The aim of this study was to study the influence of hormone replacement therapy (HRT) on weight changes, body composition, and bone mass in early postmenopausal women in a partly randomized comprehensive cohort study design. A total of 2016 women ages 45–58 years from 3 months to 2 years past last menstrual bleeding were included. One thousand were randomly assigned to HRT or no HRT in an open trial, whereas the others were allocated according to their preferences. All were followed for 5 years for body weight, bone mass, and body composition measurements. Body weight increased less over the 5 years in women randomized to HRT (1.94 ± 4.86 kg) than in women randomized to no HRT (2.57 ± 4.63, p = 0.046). A similar pattern was seen in the group receiving HRT or not by their own choice.

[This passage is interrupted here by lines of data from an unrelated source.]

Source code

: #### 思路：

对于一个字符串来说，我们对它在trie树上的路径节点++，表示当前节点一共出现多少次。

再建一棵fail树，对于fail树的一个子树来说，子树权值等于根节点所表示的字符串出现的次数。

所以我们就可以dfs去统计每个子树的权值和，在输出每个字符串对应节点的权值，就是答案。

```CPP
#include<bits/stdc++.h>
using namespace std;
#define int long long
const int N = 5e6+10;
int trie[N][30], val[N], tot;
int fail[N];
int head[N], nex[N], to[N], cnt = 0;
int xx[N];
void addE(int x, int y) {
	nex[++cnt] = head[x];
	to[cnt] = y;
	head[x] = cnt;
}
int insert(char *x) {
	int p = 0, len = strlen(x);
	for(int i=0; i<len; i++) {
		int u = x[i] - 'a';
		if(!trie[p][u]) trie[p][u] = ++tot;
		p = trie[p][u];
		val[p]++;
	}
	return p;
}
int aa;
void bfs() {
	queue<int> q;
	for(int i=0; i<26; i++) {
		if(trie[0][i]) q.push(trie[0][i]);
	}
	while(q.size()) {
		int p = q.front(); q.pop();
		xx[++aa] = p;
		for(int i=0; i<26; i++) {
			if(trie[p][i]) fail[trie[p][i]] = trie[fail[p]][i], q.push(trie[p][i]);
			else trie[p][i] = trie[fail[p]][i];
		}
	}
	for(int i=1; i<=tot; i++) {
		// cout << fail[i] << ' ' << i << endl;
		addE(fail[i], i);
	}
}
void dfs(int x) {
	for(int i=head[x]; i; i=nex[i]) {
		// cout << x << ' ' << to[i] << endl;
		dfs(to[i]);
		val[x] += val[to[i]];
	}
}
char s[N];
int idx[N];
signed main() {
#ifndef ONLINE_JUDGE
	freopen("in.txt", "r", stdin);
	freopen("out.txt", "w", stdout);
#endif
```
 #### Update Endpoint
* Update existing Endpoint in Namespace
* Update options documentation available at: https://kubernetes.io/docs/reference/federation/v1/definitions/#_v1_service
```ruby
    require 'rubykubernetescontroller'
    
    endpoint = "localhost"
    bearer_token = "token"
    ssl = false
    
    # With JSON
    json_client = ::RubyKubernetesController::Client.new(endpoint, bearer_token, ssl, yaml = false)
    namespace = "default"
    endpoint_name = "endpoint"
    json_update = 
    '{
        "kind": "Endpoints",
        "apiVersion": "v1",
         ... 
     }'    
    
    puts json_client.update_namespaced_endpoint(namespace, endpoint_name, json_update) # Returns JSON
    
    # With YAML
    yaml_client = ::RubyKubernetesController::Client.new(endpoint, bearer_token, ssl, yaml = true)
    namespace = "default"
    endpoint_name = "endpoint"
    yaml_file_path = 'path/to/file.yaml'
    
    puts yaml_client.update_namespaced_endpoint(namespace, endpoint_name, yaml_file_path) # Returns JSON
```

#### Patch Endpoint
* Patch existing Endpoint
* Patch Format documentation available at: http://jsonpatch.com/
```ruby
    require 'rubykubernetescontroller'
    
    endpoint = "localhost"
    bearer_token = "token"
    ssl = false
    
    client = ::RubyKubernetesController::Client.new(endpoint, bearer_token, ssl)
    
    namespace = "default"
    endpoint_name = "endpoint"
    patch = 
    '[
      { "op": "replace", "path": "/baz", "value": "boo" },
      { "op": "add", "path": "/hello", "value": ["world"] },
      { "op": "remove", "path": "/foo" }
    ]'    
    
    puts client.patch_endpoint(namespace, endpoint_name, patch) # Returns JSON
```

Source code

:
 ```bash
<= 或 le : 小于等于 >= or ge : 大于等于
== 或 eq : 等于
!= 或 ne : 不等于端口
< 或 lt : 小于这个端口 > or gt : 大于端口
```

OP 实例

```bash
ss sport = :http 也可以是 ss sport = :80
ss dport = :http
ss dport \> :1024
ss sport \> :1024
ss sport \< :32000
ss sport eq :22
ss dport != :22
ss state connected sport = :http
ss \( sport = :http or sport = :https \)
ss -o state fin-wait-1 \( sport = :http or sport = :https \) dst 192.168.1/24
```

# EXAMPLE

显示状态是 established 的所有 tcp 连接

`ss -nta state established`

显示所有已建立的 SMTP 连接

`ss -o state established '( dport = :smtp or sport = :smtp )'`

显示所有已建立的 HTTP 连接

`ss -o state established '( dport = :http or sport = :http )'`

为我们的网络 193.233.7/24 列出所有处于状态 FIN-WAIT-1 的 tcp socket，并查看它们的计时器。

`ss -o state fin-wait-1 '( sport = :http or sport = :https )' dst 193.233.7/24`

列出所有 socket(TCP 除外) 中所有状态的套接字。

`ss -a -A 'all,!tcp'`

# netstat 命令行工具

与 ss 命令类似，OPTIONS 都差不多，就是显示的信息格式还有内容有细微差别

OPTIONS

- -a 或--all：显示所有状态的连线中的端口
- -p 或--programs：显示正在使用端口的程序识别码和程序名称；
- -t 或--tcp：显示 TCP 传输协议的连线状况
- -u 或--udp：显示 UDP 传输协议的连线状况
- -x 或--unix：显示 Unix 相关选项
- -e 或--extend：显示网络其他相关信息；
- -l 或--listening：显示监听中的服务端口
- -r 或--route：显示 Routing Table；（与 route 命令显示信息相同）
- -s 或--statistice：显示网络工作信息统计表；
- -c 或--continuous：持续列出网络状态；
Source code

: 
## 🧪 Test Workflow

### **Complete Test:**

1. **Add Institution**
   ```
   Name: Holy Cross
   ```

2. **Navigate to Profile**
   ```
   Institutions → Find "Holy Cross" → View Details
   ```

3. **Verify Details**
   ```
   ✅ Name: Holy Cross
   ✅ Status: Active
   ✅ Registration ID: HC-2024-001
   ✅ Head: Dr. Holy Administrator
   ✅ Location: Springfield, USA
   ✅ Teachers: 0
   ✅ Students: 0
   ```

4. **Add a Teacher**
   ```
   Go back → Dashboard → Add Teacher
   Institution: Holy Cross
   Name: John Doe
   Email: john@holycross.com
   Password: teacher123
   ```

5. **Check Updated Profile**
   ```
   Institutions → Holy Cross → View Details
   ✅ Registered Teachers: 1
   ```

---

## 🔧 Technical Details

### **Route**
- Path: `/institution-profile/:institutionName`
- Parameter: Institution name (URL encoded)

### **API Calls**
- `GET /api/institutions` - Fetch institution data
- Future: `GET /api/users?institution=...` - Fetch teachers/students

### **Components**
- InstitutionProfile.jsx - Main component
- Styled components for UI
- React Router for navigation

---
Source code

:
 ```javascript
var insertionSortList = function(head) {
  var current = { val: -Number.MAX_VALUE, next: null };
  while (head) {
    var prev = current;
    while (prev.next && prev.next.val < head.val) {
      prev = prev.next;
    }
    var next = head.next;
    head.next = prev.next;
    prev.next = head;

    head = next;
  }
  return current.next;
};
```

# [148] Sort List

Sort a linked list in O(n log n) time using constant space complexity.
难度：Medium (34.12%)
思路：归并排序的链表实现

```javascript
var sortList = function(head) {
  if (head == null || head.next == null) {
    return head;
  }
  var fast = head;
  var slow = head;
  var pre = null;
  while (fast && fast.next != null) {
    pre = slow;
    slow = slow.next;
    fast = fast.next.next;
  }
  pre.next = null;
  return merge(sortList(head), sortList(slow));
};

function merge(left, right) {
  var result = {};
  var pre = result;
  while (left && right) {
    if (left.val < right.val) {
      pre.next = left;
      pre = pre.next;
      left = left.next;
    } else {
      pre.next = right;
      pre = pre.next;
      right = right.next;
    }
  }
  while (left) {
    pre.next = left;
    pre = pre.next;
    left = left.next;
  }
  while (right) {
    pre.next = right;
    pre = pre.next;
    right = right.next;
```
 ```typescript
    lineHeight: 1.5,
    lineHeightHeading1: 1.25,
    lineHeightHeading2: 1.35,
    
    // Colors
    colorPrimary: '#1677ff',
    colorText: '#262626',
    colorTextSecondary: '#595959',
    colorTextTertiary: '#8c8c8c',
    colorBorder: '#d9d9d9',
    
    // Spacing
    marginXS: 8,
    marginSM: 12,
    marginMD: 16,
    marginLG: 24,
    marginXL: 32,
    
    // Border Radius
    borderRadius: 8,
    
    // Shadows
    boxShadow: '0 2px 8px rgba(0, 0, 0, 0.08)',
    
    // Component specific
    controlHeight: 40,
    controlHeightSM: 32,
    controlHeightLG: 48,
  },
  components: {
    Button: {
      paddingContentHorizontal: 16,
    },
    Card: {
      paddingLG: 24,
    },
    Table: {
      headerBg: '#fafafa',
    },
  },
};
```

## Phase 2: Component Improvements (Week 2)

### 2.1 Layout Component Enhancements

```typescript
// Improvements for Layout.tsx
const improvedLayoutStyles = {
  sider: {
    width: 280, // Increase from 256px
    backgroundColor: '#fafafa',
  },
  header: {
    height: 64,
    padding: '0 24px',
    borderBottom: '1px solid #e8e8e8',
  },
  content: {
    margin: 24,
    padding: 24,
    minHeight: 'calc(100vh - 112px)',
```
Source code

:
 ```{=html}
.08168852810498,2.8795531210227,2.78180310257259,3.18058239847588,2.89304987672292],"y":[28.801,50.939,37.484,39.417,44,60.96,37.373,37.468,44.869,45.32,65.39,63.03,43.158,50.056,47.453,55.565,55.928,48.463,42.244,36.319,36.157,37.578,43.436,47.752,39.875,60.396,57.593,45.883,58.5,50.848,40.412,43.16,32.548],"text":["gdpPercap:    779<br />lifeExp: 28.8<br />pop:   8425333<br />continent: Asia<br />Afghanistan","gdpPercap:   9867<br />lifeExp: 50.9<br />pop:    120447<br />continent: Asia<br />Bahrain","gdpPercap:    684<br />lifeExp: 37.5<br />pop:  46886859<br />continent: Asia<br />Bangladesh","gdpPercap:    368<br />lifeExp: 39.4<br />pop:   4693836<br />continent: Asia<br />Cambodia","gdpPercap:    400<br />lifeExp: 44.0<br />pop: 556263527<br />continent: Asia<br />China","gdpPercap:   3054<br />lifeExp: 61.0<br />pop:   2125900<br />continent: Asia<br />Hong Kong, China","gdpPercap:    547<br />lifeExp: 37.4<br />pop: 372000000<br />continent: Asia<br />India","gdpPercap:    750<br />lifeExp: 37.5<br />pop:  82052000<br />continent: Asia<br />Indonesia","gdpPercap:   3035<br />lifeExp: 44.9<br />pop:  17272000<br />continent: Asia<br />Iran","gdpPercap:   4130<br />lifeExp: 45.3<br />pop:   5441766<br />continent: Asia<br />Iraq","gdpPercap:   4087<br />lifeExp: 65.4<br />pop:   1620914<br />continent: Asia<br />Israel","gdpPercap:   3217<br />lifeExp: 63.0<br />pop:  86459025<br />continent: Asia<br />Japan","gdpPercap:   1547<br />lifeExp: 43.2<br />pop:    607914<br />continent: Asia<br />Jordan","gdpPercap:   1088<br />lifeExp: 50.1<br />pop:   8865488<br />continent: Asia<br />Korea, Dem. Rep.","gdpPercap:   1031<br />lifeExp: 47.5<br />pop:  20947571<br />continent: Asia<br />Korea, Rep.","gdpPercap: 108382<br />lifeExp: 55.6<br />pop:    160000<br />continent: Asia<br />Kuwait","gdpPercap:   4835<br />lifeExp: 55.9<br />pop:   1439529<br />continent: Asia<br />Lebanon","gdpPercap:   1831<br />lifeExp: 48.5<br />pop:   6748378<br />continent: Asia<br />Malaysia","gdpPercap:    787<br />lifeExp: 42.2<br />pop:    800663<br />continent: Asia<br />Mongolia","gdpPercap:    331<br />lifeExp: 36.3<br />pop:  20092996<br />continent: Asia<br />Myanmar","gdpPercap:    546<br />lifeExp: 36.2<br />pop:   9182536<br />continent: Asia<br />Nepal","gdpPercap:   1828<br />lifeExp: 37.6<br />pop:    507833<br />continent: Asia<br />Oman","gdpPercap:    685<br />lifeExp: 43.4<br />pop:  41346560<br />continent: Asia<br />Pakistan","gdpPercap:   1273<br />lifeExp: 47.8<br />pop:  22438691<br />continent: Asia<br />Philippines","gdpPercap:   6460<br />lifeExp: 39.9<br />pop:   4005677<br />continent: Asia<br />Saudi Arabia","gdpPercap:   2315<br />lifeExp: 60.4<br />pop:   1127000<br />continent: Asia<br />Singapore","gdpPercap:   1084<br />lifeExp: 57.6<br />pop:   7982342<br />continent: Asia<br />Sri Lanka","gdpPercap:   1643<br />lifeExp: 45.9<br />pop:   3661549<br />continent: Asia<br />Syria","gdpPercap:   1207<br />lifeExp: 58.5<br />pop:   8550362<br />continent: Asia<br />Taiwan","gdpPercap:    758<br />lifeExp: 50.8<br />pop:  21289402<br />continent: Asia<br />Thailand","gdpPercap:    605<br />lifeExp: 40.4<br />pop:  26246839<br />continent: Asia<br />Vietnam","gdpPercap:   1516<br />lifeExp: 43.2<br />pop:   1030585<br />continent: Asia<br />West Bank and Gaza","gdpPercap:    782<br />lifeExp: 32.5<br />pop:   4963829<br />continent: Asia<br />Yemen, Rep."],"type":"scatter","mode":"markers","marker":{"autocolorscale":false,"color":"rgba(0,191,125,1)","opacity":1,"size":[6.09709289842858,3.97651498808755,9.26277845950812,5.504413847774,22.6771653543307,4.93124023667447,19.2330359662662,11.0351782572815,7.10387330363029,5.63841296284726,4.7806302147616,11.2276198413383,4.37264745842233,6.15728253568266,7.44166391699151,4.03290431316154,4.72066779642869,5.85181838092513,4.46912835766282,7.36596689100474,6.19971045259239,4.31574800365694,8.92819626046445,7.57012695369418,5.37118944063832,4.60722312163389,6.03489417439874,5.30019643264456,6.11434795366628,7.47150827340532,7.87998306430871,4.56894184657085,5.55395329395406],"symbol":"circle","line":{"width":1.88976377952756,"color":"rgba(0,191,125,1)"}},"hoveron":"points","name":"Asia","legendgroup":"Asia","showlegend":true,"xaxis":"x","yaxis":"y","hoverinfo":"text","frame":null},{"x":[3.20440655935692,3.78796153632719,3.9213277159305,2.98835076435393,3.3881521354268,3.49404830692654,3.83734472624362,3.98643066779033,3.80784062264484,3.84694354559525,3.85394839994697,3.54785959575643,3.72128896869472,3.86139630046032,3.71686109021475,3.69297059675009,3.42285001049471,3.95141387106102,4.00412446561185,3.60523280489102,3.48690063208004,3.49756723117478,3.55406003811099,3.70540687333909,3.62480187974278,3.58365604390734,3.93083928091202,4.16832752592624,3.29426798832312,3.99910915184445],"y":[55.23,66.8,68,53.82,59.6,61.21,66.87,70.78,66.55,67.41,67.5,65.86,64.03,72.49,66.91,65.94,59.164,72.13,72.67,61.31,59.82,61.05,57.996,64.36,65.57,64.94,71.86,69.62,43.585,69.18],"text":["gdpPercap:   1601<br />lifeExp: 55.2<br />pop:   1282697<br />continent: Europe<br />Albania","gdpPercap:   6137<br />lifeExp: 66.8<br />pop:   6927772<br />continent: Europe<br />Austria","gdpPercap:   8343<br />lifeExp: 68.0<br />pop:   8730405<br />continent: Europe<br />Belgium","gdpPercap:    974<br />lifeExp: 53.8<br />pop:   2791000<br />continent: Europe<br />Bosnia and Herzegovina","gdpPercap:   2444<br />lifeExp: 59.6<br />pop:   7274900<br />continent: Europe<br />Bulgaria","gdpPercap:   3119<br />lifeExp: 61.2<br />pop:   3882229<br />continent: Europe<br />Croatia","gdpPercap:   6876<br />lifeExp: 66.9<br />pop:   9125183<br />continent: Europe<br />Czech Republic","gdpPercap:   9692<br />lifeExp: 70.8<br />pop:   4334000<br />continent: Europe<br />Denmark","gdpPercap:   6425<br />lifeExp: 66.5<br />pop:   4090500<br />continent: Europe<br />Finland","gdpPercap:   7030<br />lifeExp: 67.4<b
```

The smaller weight gain in women on HRT was almost entirely caused by a lesser gain in fat. The main determinant of the weight gain was a decline in physical fitness. Women opting for HRT had a significantly lower body weight at inclusion than the other participants, but the results in the self-selected part of the study followed the pattern found in the randomized part. The change in fat mass was the strongest predictor of bone changes in untreated women, whereas the change in lean body mass was the strongest predictor when HRT was given. Body weight increases after the menopause. The gain in weight is related to a decrease in working capacity. HRT is associated with a smaller increase in fat mass after menopause. Fat gain protects against bone loss in untreated women but not in HRT-treated women. The data suggest that women's attitudes to HRT are more positive if they have low body weight, but there is no evidence that the conclusions in this study are skewed by selection bias.